Task statement:
Would you reproduce the listing exactly, leaving nothing out?

Provided information:
+--

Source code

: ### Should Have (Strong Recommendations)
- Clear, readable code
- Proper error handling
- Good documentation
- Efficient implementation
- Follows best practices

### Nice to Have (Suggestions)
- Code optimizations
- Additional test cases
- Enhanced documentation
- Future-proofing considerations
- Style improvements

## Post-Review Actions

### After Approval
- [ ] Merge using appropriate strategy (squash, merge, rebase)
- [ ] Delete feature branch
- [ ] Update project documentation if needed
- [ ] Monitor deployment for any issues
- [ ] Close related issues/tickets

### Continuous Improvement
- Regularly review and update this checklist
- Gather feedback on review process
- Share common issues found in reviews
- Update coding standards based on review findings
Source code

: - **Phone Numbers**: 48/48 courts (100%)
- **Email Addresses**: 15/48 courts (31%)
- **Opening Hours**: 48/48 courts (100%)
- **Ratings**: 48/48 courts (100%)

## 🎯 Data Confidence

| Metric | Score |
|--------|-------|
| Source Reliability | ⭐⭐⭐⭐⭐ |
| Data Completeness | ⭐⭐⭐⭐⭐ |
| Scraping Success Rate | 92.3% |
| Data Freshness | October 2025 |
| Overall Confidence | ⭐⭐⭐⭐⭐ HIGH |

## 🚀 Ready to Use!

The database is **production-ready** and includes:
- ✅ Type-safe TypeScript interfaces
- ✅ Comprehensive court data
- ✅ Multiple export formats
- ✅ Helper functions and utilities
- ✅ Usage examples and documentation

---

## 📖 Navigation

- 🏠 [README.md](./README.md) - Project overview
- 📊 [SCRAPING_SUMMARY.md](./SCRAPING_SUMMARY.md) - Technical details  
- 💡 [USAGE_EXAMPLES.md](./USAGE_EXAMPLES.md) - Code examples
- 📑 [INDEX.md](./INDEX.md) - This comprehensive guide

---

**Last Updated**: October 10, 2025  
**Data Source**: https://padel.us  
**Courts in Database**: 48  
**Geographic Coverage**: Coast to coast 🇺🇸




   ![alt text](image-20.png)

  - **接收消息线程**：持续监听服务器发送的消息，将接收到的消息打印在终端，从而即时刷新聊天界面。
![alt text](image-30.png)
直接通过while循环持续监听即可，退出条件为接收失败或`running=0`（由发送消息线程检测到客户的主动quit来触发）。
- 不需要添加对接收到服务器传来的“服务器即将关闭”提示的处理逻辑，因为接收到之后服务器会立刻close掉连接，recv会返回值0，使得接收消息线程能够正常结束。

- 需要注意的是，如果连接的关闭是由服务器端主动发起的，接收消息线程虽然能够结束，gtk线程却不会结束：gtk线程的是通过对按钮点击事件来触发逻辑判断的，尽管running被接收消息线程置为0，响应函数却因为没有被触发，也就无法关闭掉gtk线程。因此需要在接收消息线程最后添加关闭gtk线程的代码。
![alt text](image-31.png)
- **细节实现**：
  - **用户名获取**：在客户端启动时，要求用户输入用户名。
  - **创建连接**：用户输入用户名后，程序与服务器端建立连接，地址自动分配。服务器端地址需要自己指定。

+--

Result for this exercise:
Source code

: ### Should Have (Strong Recommendations)
- Clear, readable code
- Proper error handling
- Good documentation
- Efficient implementation
- Follows best practices

### Nice to Have (Suggestions)
- Code optimizations
- Additional test cases
- Enhanced documentation
- Future-proofing considerations
- Style improvements

## Post-Review Actions

### After Approval
- [ ] Merge using appropriate strategy (squash, merge, rebase)
- [ ] Delete feature branch
- [ ] Update project documentation if needed
- [ ] Monitor deployment for any issues
- [ ] Close related issues/tickets

### Continuous Improvement
- Regularly review and update this checklist
- Gather feedback on review process
- Share common issues found in reviews
- Update coding standards based on review findings
Source code

: - **Phone Numbers**: 48/48 courts (100%)
- **Email Addresses**: 15/48 courts (31%)
- **Opening Hours**: 48/48 courts (100%)
- **Ratings**: 48/48 courts (100%)

## 🎯 Data Confidence

| Metric | Score |
|--------|-------|
| Source Reliability | ⭐⭐⭐⭐⭐ |
| Data Completeness | ⭐⭐⭐⭐⭐ |
| Scraping Success Rate | 92.3% |
| Data Freshness | October 2025 |
| Overall Confidence | ⭐⭐⭐⭐⭐ HIGH |

## 🚀 Ready to Use!

The database is **production-ready** and includes:
- ✅ Type-safe TypeScript interfaces
- ✅ Comprehensive court data
- ✅ Multiple export formats
- ✅ Helper functions and utilities
- ✅ Usage examples and documentation

---

## 📖 Navigation

- 🏠 [README.md](./README.md) - Project overview
- 📊 [SCRAPING_SUMMARY.md](./SCRAPING_SUMMARY.md) - Technical details  
- 💡 [USAGE_EXAMPLES.md](./USAGE_EXAMPLES.md) - Code examples
- 📑 [INDEX.md](./INDEX.md) - This comprehensive guide

---

**Last Updated**: October 10, 2025  
**Data Source**: https://padel.us  
**Courts in Database**: 48  
**Geographic Coverage**: Coast to coast 🇺🇸




   ![alt text](image-20.png)

  - **接收消息线程**：持续监听服务器发送的消息，将接收到的消息打印在终端，从而即时刷新聊天界面。
![alt text](image-30.png)
直接通过while循环持续监听即可，退出条件为接收失败或`running=0`（由发送消息线程检测到客户的主动quit来触发）。
- 不需要添加对接收到服务器传来的“服务器即将关闭”提示的处理逻辑，因为接收到之后服务器会立刻close掉连接，recv会返回值0，使得接收消息线程能够正常结束。

- 需要注意的是，如果连接的关闭是由服务器端主动发起的，接收消息线程虽然能够结束，gtk线程却不会结束：gtk线程的是通过对按钮点击事件来触发逻辑判断的，尽管running被接收消息线程置为0，响应函数却因为没有被触发，也就无法关闭掉gtk线程。因此需要在接收消息线程最后添加关闭gtk线程的代码。
![alt text](image-31.png)
- **细节实现**：
  - **用户名获取**：在客户端启动时，要求用户输入用户名。
  - **创建连接**：用户输入用户名后，程序与服务器端建立连接，地址自动分配。服务器端地址需要自己指定。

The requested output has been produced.